[Start Provided text]

## assigning random binary variables to data set in a predetermined mixture

Solved
Frequent Contributor
Posts: 75

# assigning random binary variables to data set in a predetermined mixture

hello all-

suppose i have a data set with 3 variables and i want to make up a 4th variable that is assigned a random binary number (0/1) with a predertermined percentage of ones and zeros. for example if i wanted a 50/50 mix of 0/1:

x1 x2 x3 x4

a a a 0

a a a 0

a a a 1

a a a 1

a a a 0

a a a 1

or if i wanted a 25/75 mix (here i just round up the 1.5 zeros):

x1 x2 x3 x4

a a a 0

a a a 1

a a a 1

a a a 1

a a a 0

a a a 1

is there any possible way to do this? one way i can think of is to create a dataset with the 0/1 and just merge two data sets:

data new; set old; set zero_ones; run;

Accepted Solutions
Solution
‎09-02-2011 09:52 AM
Frequent Contributor
Posts: 104

## Re: assigning random binary variables to data set in a predetermined mixture

The methods listed above will not give you exactly that binary proportion, but very close to it.

[End Provided text]

-- Required task 1 --
Answer these about the forum thread on assigning random binary variables:
(a) How many variables does the original data set have?
(b) In the 25/75 example, what does the poster do with the 1.5 zeros?
(c) According to the accepted solution, how close do the methods listed above come to the wanted binary proportion?
-- Required task 2 --
Carry on the forum thread about assigning random binary variables, starting right after its final sentence.
The material after this point comes from a separate source.

[Start Stored data]

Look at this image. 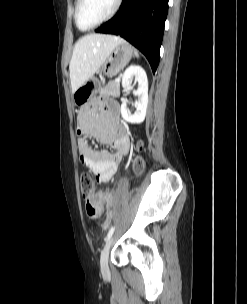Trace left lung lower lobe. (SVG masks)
<instances>
[{
    "instance_id": "1",
    "label": "left lung lower lobe",
    "mask_w": 247,
    "mask_h": 304,
    "mask_svg": "<svg viewBox=\"0 0 247 304\" xmlns=\"http://www.w3.org/2000/svg\"><path fill=\"white\" fill-rule=\"evenodd\" d=\"M168 13V0H123L118 13L95 31L120 35L139 49L155 73Z\"/></svg>"
}]
</instances>
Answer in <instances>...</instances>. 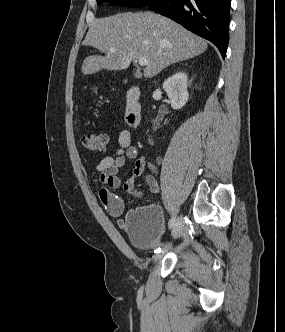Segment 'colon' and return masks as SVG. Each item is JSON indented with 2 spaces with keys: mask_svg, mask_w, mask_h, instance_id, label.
Masks as SVG:
<instances>
[{
  "mask_svg": "<svg viewBox=\"0 0 285 332\" xmlns=\"http://www.w3.org/2000/svg\"><path fill=\"white\" fill-rule=\"evenodd\" d=\"M107 142L108 136L103 132H87L82 136L83 145L94 152H103Z\"/></svg>",
  "mask_w": 285,
  "mask_h": 332,
  "instance_id": "5ec220e1",
  "label": "colon"
}]
</instances>
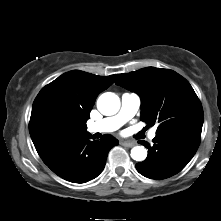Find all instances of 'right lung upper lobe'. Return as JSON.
I'll list each match as a JSON object with an SVG mask.
<instances>
[{"instance_id":"1","label":"right lung upper lobe","mask_w":221,"mask_h":221,"mask_svg":"<svg viewBox=\"0 0 221 221\" xmlns=\"http://www.w3.org/2000/svg\"><path fill=\"white\" fill-rule=\"evenodd\" d=\"M116 77L117 74L103 77L73 70L43 87L34 100L29 123L35 148L87 134L86 122L97 96Z\"/></svg>"}]
</instances>
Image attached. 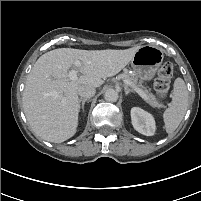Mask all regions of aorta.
<instances>
[{"label":"aorta","mask_w":201,"mask_h":201,"mask_svg":"<svg viewBox=\"0 0 201 201\" xmlns=\"http://www.w3.org/2000/svg\"><path fill=\"white\" fill-rule=\"evenodd\" d=\"M118 97V92L112 88L107 89L104 93V99L108 102H116Z\"/></svg>","instance_id":"762f6f07"}]
</instances>
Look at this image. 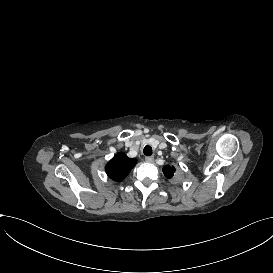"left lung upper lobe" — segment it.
Here are the masks:
<instances>
[{"mask_svg":"<svg viewBox=\"0 0 273 273\" xmlns=\"http://www.w3.org/2000/svg\"><path fill=\"white\" fill-rule=\"evenodd\" d=\"M175 168L169 165H166L163 168V173L167 178H172L174 176Z\"/></svg>","mask_w":273,"mask_h":273,"instance_id":"1","label":"left lung upper lobe"}]
</instances>
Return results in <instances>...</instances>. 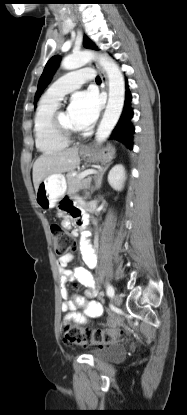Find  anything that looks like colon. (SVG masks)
I'll list each match as a JSON object with an SVG mask.
<instances>
[{
	"label": "colon",
	"mask_w": 187,
	"mask_h": 415,
	"mask_svg": "<svg viewBox=\"0 0 187 415\" xmlns=\"http://www.w3.org/2000/svg\"><path fill=\"white\" fill-rule=\"evenodd\" d=\"M51 233L54 239V250L56 255H66L74 246L73 237L60 225L54 223L51 225ZM124 337L121 329L117 330H90L73 326H67L64 329V340L67 344L87 345L107 344Z\"/></svg>",
	"instance_id": "5ec220e1"
}]
</instances>
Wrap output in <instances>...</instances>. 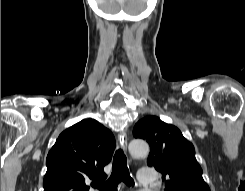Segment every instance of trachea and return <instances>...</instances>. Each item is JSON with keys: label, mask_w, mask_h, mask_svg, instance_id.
<instances>
[{"label": "trachea", "mask_w": 245, "mask_h": 191, "mask_svg": "<svg viewBox=\"0 0 245 191\" xmlns=\"http://www.w3.org/2000/svg\"><path fill=\"white\" fill-rule=\"evenodd\" d=\"M123 181L125 184L134 185L127 167V158L121 149L115 152L112 165V173L107 181L99 183L96 188L99 191H117L118 184Z\"/></svg>", "instance_id": "obj_1"}]
</instances>
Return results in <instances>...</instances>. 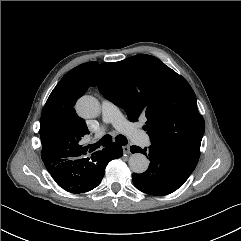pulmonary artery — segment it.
I'll return each instance as SVG.
<instances>
[{"label":"pulmonary artery","mask_w":241,"mask_h":241,"mask_svg":"<svg viewBox=\"0 0 241 241\" xmlns=\"http://www.w3.org/2000/svg\"><path fill=\"white\" fill-rule=\"evenodd\" d=\"M101 111L104 123H111L118 131L126 134L140 146L150 144L149 136L130 123L112 102L102 99ZM103 131L104 128L101 129L100 133H103Z\"/></svg>","instance_id":"pulmonary-artery-1"}]
</instances>
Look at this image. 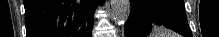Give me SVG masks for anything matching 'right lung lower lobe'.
I'll return each mask as SVG.
<instances>
[{
  "label": "right lung lower lobe",
  "instance_id": "obj_1",
  "mask_svg": "<svg viewBox=\"0 0 219 37\" xmlns=\"http://www.w3.org/2000/svg\"><path fill=\"white\" fill-rule=\"evenodd\" d=\"M104 0H24L27 37H92Z\"/></svg>",
  "mask_w": 219,
  "mask_h": 37
}]
</instances>
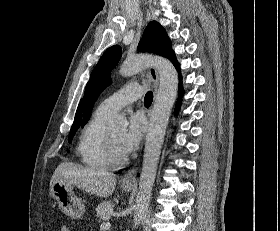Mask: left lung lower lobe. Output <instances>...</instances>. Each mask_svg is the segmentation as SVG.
I'll list each match as a JSON object with an SVG mask.
<instances>
[{"label": "left lung lower lobe", "instance_id": "1", "mask_svg": "<svg viewBox=\"0 0 280 231\" xmlns=\"http://www.w3.org/2000/svg\"><path fill=\"white\" fill-rule=\"evenodd\" d=\"M182 95H183V90H182V88L180 86L179 97H181ZM180 104H181V100L179 98L178 101H177V104H176V110L179 108Z\"/></svg>", "mask_w": 280, "mask_h": 231}]
</instances>
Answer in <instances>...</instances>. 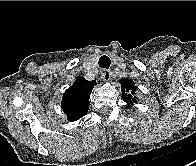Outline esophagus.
Here are the masks:
<instances>
[{
  "mask_svg": "<svg viewBox=\"0 0 196 166\" xmlns=\"http://www.w3.org/2000/svg\"><path fill=\"white\" fill-rule=\"evenodd\" d=\"M102 78L105 80V81H109L111 79V72L109 70H104L102 72Z\"/></svg>",
  "mask_w": 196,
  "mask_h": 166,
  "instance_id": "1",
  "label": "esophagus"
}]
</instances>
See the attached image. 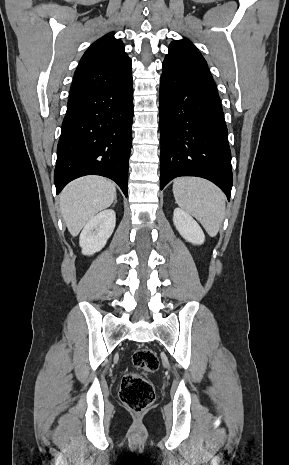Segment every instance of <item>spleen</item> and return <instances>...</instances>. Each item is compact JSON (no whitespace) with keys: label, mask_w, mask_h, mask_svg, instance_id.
Here are the masks:
<instances>
[{"label":"spleen","mask_w":289,"mask_h":465,"mask_svg":"<svg viewBox=\"0 0 289 465\" xmlns=\"http://www.w3.org/2000/svg\"><path fill=\"white\" fill-rule=\"evenodd\" d=\"M176 203L194 216L209 236L217 235L225 216V195L213 183L199 177H179L174 180Z\"/></svg>","instance_id":"spleen-1"}]
</instances>
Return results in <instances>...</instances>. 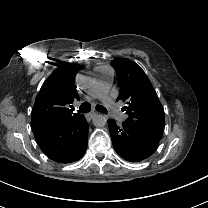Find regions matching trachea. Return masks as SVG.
<instances>
[{"label":"trachea","mask_w":208,"mask_h":208,"mask_svg":"<svg viewBox=\"0 0 208 208\" xmlns=\"http://www.w3.org/2000/svg\"><path fill=\"white\" fill-rule=\"evenodd\" d=\"M91 110V105L88 102H84L83 104L80 105L79 109L77 110L79 113H88ZM96 110L108 115V111L106 110L105 107L101 105L96 106Z\"/></svg>","instance_id":"trachea-1"}]
</instances>
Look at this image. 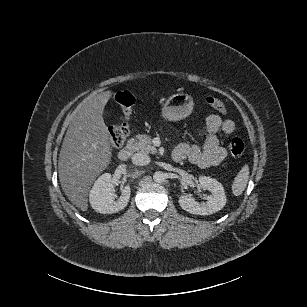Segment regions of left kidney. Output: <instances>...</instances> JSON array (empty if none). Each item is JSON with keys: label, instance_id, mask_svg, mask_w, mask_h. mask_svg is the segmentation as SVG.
<instances>
[{"label": "left kidney", "instance_id": "obj_1", "mask_svg": "<svg viewBox=\"0 0 307 307\" xmlns=\"http://www.w3.org/2000/svg\"><path fill=\"white\" fill-rule=\"evenodd\" d=\"M200 185L203 189L209 190L212 195L207 197L206 203H199L189 195H182L179 204L183 210L195 215H209L221 210L226 204L224 188L216 179L201 176Z\"/></svg>", "mask_w": 307, "mask_h": 307}]
</instances>
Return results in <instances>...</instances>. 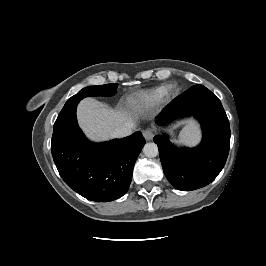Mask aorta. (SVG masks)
<instances>
[{
  "mask_svg": "<svg viewBox=\"0 0 266 266\" xmlns=\"http://www.w3.org/2000/svg\"><path fill=\"white\" fill-rule=\"evenodd\" d=\"M143 153L146 157L153 158L158 155V146L154 142L146 143L143 147Z\"/></svg>",
  "mask_w": 266,
  "mask_h": 266,
  "instance_id": "762f6f07",
  "label": "aorta"
}]
</instances>
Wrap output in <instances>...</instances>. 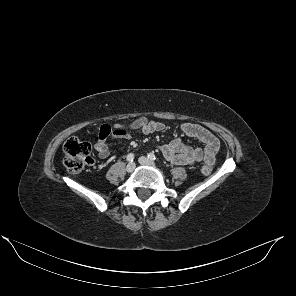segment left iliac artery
I'll use <instances>...</instances> for the list:
<instances>
[{
	"label": "left iliac artery",
	"mask_w": 296,
	"mask_h": 296,
	"mask_svg": "<svg viewBox=\"0 0 296 296\" xmlns=\"http://www.w3.org/2000/svg\"><path fill=\"white\" fill-rule=\"evenodd\" d=\"M148 158H149L151 161H155V160H156V156H155L153 153H149V154H148Z\"/></svg>",
	"instance_id": "obj_1"
}]
</instances>
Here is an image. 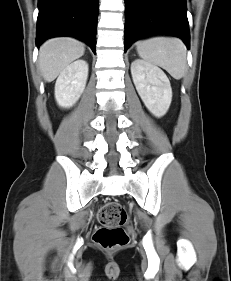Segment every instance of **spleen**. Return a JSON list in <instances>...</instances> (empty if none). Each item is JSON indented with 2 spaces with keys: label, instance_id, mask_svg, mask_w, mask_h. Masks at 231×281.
I'll return each instance as SVG.
<instances>
[{
  "label": "spleen",
  "instance_id": "1",
  "mask_svg": "<svg viewBox=\"0 0 231 281\" xmlns=\"http://www.w3.org/2000/svg\"><path fill=\"white\" fill-rule=\"evenodd\" d=\"M139 56L165 69L173 78L181 79L186 71V47L177 38L154 37L136 43Z\"/></svg>",
  "mask_w": 231,
  "mask_h": 281
}]
</instances>
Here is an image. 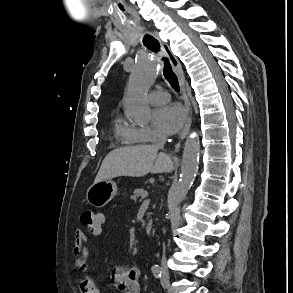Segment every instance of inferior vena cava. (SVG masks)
Returning a JSON list of instances; mask_svg holds the SVG:
<instances>
[{
  "label": "inferior vena cava",
  "mask_w": 293,
  "mask_h": 293,
  "mask_svg": "<svg viewBox=\"0 0 293 293\" xmlns=\"http://www.w3.org/2000/svg\"><path fill=\"white\" fill-rule=\"evenodd\" d=\"M167 137L165 135H160L158 138V141L155 143L154 147L157 149H163L164 145L166 143ZM162 271L166 273L168 271L167 265H166V258H165V252H163V257H162Z\"/></svg>",
  "instance_id": "inferior-vena-cava-1"
}]
</instances>
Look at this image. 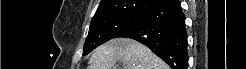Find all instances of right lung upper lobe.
I'll use <instances>...</instances> for the list:
<instances>
[{
  "label": "right lung upper lobe",
  "mask_w": 246,
  "mask_h": 69,
  "mask_svg": "<svg viewBox=\"0 0 246 69\" xmlns=\"http://www.w3.org/2000/svg\"><path fill=\"white\" fill-rule=\"evenodd\" d=\"M168 0H101L92 20L120 14H142Z\"/></svg>",
  "instance_id": "cb5924a9"
}]
</instances>
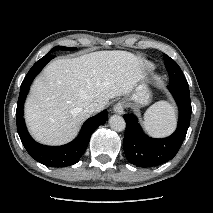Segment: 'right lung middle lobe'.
<instances>
[{"label": "right lung middle lobe", "instance_id": "obj_1", "mask_svg": "<svg viewBox=\"0 0 213 213\" xmlns=\"http://www.w3.org/2000/svg\"><path fill=\"white\" fill-rule=\"evenodd\" d=\"M74 49H75V48H73V47L56 46V47L52 48V49L49 51V53H53V52H55V51H57V50L72 51V50H74Z\"/></svg>", "mask_w": 213, "mask_h": 213}]
</instances>
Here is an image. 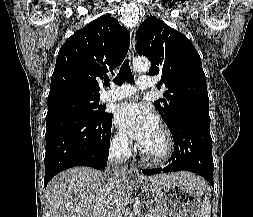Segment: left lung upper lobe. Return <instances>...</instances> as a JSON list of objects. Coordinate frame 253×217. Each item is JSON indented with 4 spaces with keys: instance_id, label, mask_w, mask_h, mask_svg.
<instances>
[{
    "instance_id": "5c2ea615",
    "label": "left lung upper lobe",
    "mask_w": 253,
    "mask_h": 217,
    "mask_svg": "<svg viewBox=\"0 0 253 217\" xmlns=\"http://www.w3.org/2000/svg\"><path fill=\"white\" fill-rule=\"evenodd\" d=\"M137 52L151 61L149 75H160L167 88L154 102L169 128L182 118L210 121L206 77L191 41L156 17H149L137 31Z\"/></svg>"
}]
</instances>
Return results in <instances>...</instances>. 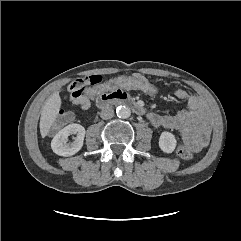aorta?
<instances>
[{
  "mask_svg": "<svg viewBox=\"0 0 241 241\" xmlns=\"http://www.w3.org/2000/svg\"><path fill=\"white\" fill-rule=\"evenodd\" d=\"M117 116L123 119H127L131 115V110L126 106H119L116 109Z\"/></svg>",
  "mask_w": 241,
  "mask_h": 241,
  "instance_id": "762f6f07",
  "label": "aorta"
}]
</instances>
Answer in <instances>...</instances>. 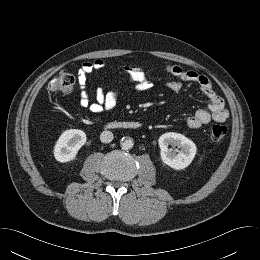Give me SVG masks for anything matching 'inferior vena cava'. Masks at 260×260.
<instances>
[{
	"label": "inferior vena cava",
	"instance_id": "inferior-vena-cava-1",
	"mask_svg": "<svg viewBox=\"0 0 260 260\" xmlns=\"http://www.w3.org/2000/svg\"><path fill=\"white\" fill-rule=\"evenodd\" d=\"M100 140L103 143H109L113 140V133L111 131H103L100 135Z\"/></svg>",
	"mask_w": 260,
	"mask_h": 260
}]
</instances>
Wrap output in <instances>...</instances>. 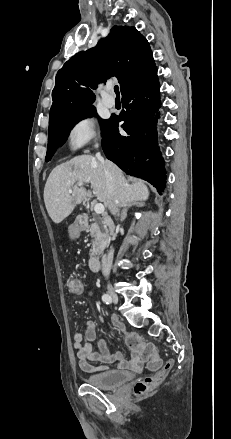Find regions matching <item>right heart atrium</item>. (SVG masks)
<instances>
[{"label": "right heart atrium", "instance_id": "d8ad5b80", "mask_svg": "<svg viewBox=\"0 0 231 439\" xmlns=\"http://www.w3.org/2000/svg\"><path fill=\"white\" fill-rule=\"evenodd\" d=\"M97 132L91 117L84 116L75 120L67 133V144L73 151L95 142Z\"/></svg>", "mask_w": 231, "mask_h": 439}]
</instances>
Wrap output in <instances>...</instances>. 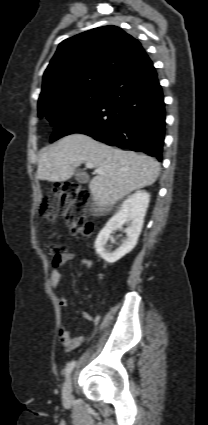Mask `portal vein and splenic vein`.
Instances as JSON below:
<instances>
[{"label": "portal vein and splenic vein", "mask_w": 208, "mask_h": 425, "mask_svg": "<svg viewBox=\"0 0 208 425\" xmlns=\"http://www.w3.org/2000/svg\"><path fill=\"white\" fill-rule=\"evenodd\" d=\"M85 166L87 167V168H94V165L91 163V162H87L86 164H85ZM95 172H97V173H99V174H102L103 173V171L102 170H100V169H96L95 170Z\"/></svg>", "instance_id": "portal-vein-and-splenic-vein-1"}]
</instances>
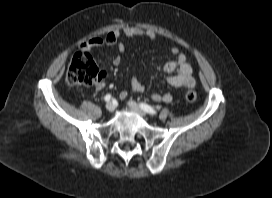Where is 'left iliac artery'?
Instances as JSON below:
<instances>
[{
  "label": "left iliac artery",
  "mask_w": 272,
  "mask_h": 198,
  "mask_svg": "<svg viewBox=\"0 0 272 198\" xmlns=\"http://www.w3.org/2000/svg\"><path fill=\"white\" fill-rule=\"evenodd\" d=\"M140 107L147 113L151 114V115H155L157 114V111L151 107L150 105L146 104V103H140Z\"/></svg>",
  "instance_id": "44dca946"
}]
</instances>
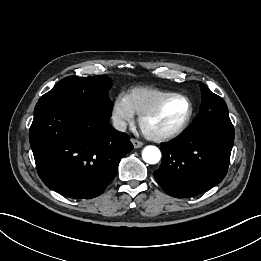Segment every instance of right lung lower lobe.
Segmentation results:
<instances>
[{"mask_svg":"<svg viewBox=\"0 0 261 261\" xmlns=\"http://www.w3.org/2000/svg\"><path fill=\"white\" fill-rule=\"evenodd\" d=\"M29 139L44 184L75 199L102 194L133 149L100 111L51 103L36 104Z\"/></svg>","mask_w":261,"mask_h":261,"instance_id":"obj_1","label":"right lung lower lobe"}]
</instances>
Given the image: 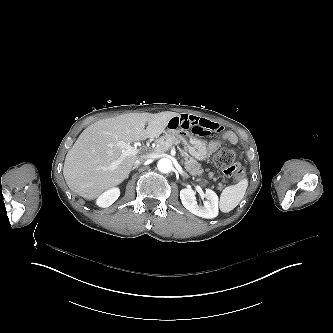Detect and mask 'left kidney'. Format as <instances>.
Instances as JSON below:
<instances>
[{
	"mask_svg": "<svg viewBox=\"0 0 333 333\" xmlns=\"http://www.w3.org/2000/svg\"><path fill=\"white\" fill-rule=\"evenodd\" d=\"M205 195L208 197L209 202H205L203 207H199L196 200V191L192 188H183L180 191V199L183 206L192 214L206 218L213 219L218 216V196L212 190H206Z\"/></svg>",
	"mask_w": 333,
	"mask_h": 333,
	"instance_id": "5707ae66",
	"label": "left kidney"
}]
</instances>
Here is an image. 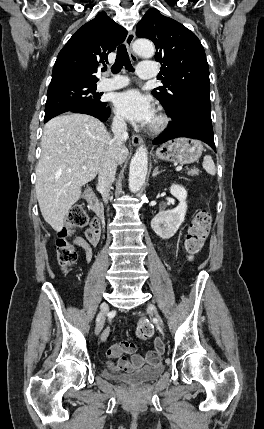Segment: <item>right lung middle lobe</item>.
<instances>
[{"label":"right lung middle lobe","mask_w":264,"mask_h":429,"mask_svg":"<svg viewBox=\"0 0 264 429\" xmlns=\"http://www.w3.org/2000/svg\"><path fill=\"white\" fill-rule=\"evenodd\" d=\"M105 102L96 93V84H66L48 88L44 121L75 108L102 109Z\"/></svg>","instance_id":"dd1d6c3e"}]
</instances>
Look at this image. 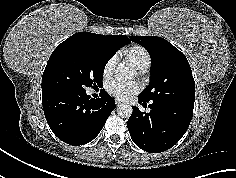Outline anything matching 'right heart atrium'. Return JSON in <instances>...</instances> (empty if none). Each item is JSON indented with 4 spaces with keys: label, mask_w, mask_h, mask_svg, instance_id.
<instances>
[{
    "label": "right heart atrium",
    "mask_w": 236,
    "mask_h": 178,
    "mask_svg": "<svg viewBox=\"0 0 236 178\" xmlns=\"http://www.w3.org/2000/svg\"><path fill=\"white\" fill-rule=\"evenodd\" d=\"M115 63L116 56H112L106 61L103 67V75L105 77H109L112 74Z\"/></svg>",
    "instance_id": "obj_1"
}]
</instances>
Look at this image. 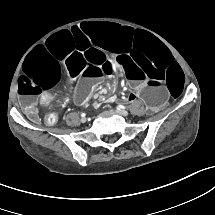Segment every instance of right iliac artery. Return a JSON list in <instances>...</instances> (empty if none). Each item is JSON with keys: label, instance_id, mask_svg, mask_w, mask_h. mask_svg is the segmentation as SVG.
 Wrapping results in <instances>:
<instances>
[{"label": "right iliac artery", "instance_id": "right-iliac-artery-1", "mask_svg": "<svg viewBox=\"0 0 215 215\" xmlns=\"http://www.w3.org/2000/svg\"><path fill=\"white\" fill-rule=\"evenodd\" d=\"M81 116H82V117H84V116H85V114L83 113V114H81Z\"/></svg>", "mask_w": 215, "mask_h": 215}]
</instances>
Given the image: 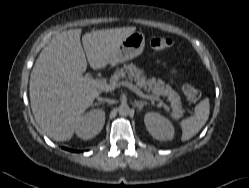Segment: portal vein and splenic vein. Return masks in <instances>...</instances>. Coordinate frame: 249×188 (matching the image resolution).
Listing matches in <instances>:
<instances>
[{"label":"portal vein and splenic vein","mask_w":249,"mask_h":188,"mask_svg":"<svg viewBox=\"0 0 249 188\" xmlns=\"http://www.w3.org/2000/svg\"><path fill=\"white\" fill-rule=\"evenodd\" d=\"M84 82L103 91H112L115 89L116 86L112 85V84H107L105 82L93 79L92 77H90L89 75H87L84 78ZM120 85L128 87L129 89H131L132 91H134L137 95H139L142 98H146L149 100H156L154 97H152L151 95H145L139 88H137V86H135L134 84L128 82V81H123L120 83Z\"/></svg>","instance_id":"obj_1"}]
</instances>
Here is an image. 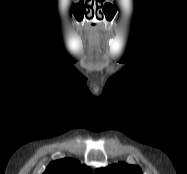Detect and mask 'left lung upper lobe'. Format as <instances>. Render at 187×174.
Here are the masks:
<instances>
[{"label":"left lung upper lobe","mask_w":187,"mask_h":174,"mask_svg":"<svg viewBox=\"0 0 187 174\" xmlns=\"http://www.w3.org/2000/svg\"><path fill=\"white\" fill-rule=\"evenodd\" d=\"M94 174H142V171L138 166L120 162L106 168L96 169Z\"/></svg>","instance_id":"left-lung-upper-lobe-1"}]
</instances>
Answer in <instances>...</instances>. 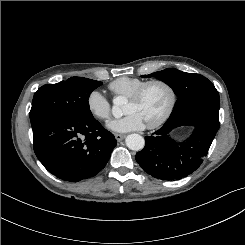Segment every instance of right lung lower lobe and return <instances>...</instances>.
<instances>
[{
  "mask_svg": "<svg viewBox=\"0 0 245 245\" xmlns=\"http://www.w3.org/2000/svg\"><path fill=\"white\" fill-rule=\"evenodd\" d=\"M31 125L37 158L65 181L78 182L98 174L117 144L114 135L94 117L68 121L45 116Z\"/></svg>",
  "mask_w": 245,
  "mask_h": 245,
  "instance_id": "obj_1",
  "label": "right lung lower lobe"
}]
</instances>
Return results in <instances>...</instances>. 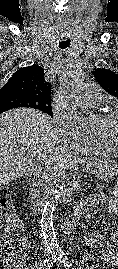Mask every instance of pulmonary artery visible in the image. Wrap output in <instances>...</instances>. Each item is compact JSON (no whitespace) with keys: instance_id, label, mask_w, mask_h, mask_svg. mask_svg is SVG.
I'll return each mask as SVG.
<instances>
[{"instance_id":"obj_1","label":"pulmonary artery","mask_w":118,"mask_h":269,"mask_svg":"<svg viewBox=\"0 0 118 269\" xmlns=\"http://www.w3.org/2000/svg\"><path fill=\"white\" fill-rule=\"evenodd\" d=\"M103 95L97 85L93 81L84 84L83 91L79 97V102L84 106H98L102 101Z\"/></svg>"}]
</instances>
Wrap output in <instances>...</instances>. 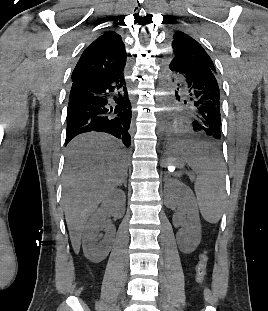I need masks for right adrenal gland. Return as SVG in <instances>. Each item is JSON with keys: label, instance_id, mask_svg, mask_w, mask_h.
Instances as JSON below:
<instances>
[{"label": "right adrenal gland", "instance_id": "1", "mask_svg": "<svg viewBox=\"0 0 268 311\" xmlns=\"http://www.w3.org/2000/svg\"><path fill=\"white\" fill-rule=\"evenodd\" d=\"M127 178L125 177L124 179H123V181L119 184V186H122V184H124V187H127V180H126Z\"/></svg>", "mask_w": 268, "mask_h": 311}]
</instances>
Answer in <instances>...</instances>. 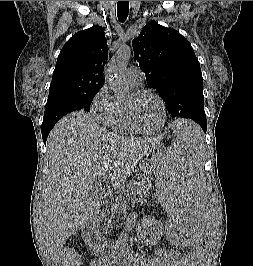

[End Stored data]

-- Response 1 --
(a) Three.
(b) The poster rounds them up.
(c) They come very close to it but do not give it exactly.

-- Response 2 --
This is what I use to get almost exactly the desired proportion for 0/1.  The idea is to track the actual proportion generated so far and to "wiggle" the probability to compensate.

%let prob1 = 0.2345;

%let size  = 100000;

data want;

if _n_ = 1 then do;

retain _need1 _remain;

_need1 = &prob1 * &size;    *  number of 1 needed, replace with a number if you like;

_remain = &size;            *  remaining number of records;

end;

do _i = 1 to &size;

x4 = ( ranuni( 12345 ) <= ( _need1 / _remain ) );

output;

if x4 then _need1 = _need1 - 1;     * if is 1, need 1 less 1;

_remain = _remain - 1;              * have 1 less record left;

end;

drop _remain _need1 _i;

run;

proc means;

run;

This generates exactly the desired proportion, almost without fail.  If you have an input dataset, try some variation of this:

%let prob1 = 0.2345;

data want;

set have nobs=_tot;

if _n_ = 1 then do;

retain _need1 _remain;

_need1 = &prob1 * _tot;         *  number of 1 records needed, replace with a number if you like;

_remain = _tot;                 *  remaining number of records;

end;

x4 = ( ranuni( 12345 ) <= ( _need1 / _remain ) );

if x4 then _need1 = _need1 - 1;     * if is 1, need 1 less 1;

_remain = _remain - 1;               * have 1 less record left;

drop _remain _need1;

run;

Often this idea is used in sampling as well to get exactly the desired proportion.  A bit of work can extend it to stratified sampling.  Just have to keep more counters and adjust appropriately.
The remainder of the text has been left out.